La inocente y pura doña Inés lleva ya en su pecho un alma de mujer que será capaz de inspirar el verdadero amor de don Juan, amor que em­pieza en apuesta y sacrilegio y llega a do­minar el inquieto y voluble corazón del burlador. Si don Juan no logra el amor integral con doña Inés es por culpa de don Gonzalo, aliado atávico de la fatalidad. El recuerdo de la doncella acompañará siem­pre al apuesto galán, hasta su plegaria pos­trera y su sed de regeneración al fin cum­plida. Como mujer, doña Inés velará por el asesino de su padre, en el otro mundo, a pesar de haber muerto de pena por su culpa.

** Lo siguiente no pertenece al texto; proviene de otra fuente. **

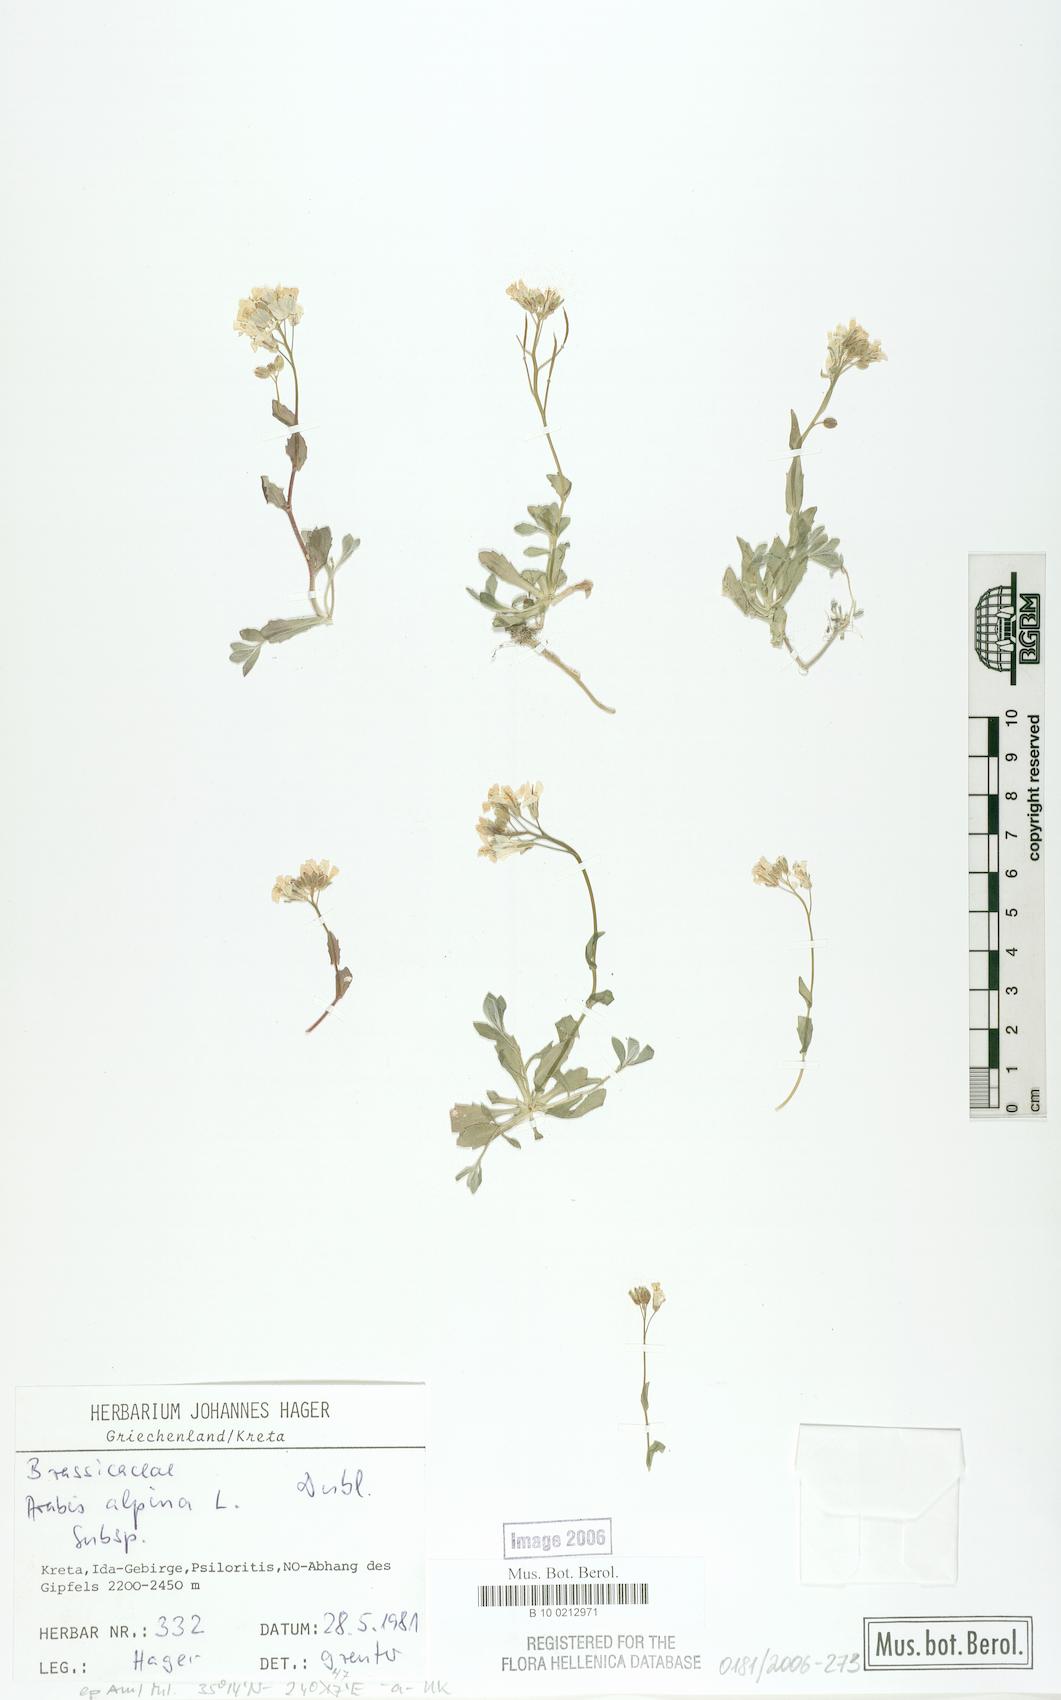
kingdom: Plantae
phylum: Tracheophyta
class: Magnoliopsida
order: Brassicales
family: Brassicaceae
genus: Arabis
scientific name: Arabis alpina
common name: Alpine rock-cress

Ha ofrecido su alma a Dios en pre­cio del alma impura de su adorador y Dios le concede la salvación de don Juan. Doña Inés* es a la vez creación romántica y figura femenina de todos los tiempos. Es la mujer víctima, la pasividad pisoteada por el des­tino, la salvadora desde la eternidad, «eter­no femenino» como la Margarita (v.) de Goethe; pero, a la vez, la joven apasionada, la ingenua fogosa. La enamorada doña Inés es un personaje que ha gozado de gran popularidad. Es la Eva en cuya manzana no sólo está el pecado, sino la «felix culpa» que a la larga elevará al gallardo don Juan al cielo.

En Tirso de Molina el castigo del protagonista, que muere y se condena des­pués del banquete macabro ofrecido por la estatua del Comendador, a quien aquél ha­bía invitado a cenar, se presenta como el justo fin de una desenfrenada vida de pla­ceres. El don Juan de Zorrilla reniega de su mala vida en el momento decisivo y se salva, por amor hacia la idealizada doña Inés. Es ésta una de las novedades más im­portantes introducidas por Zorrilla y que más directamente llegó al alma del pueblo.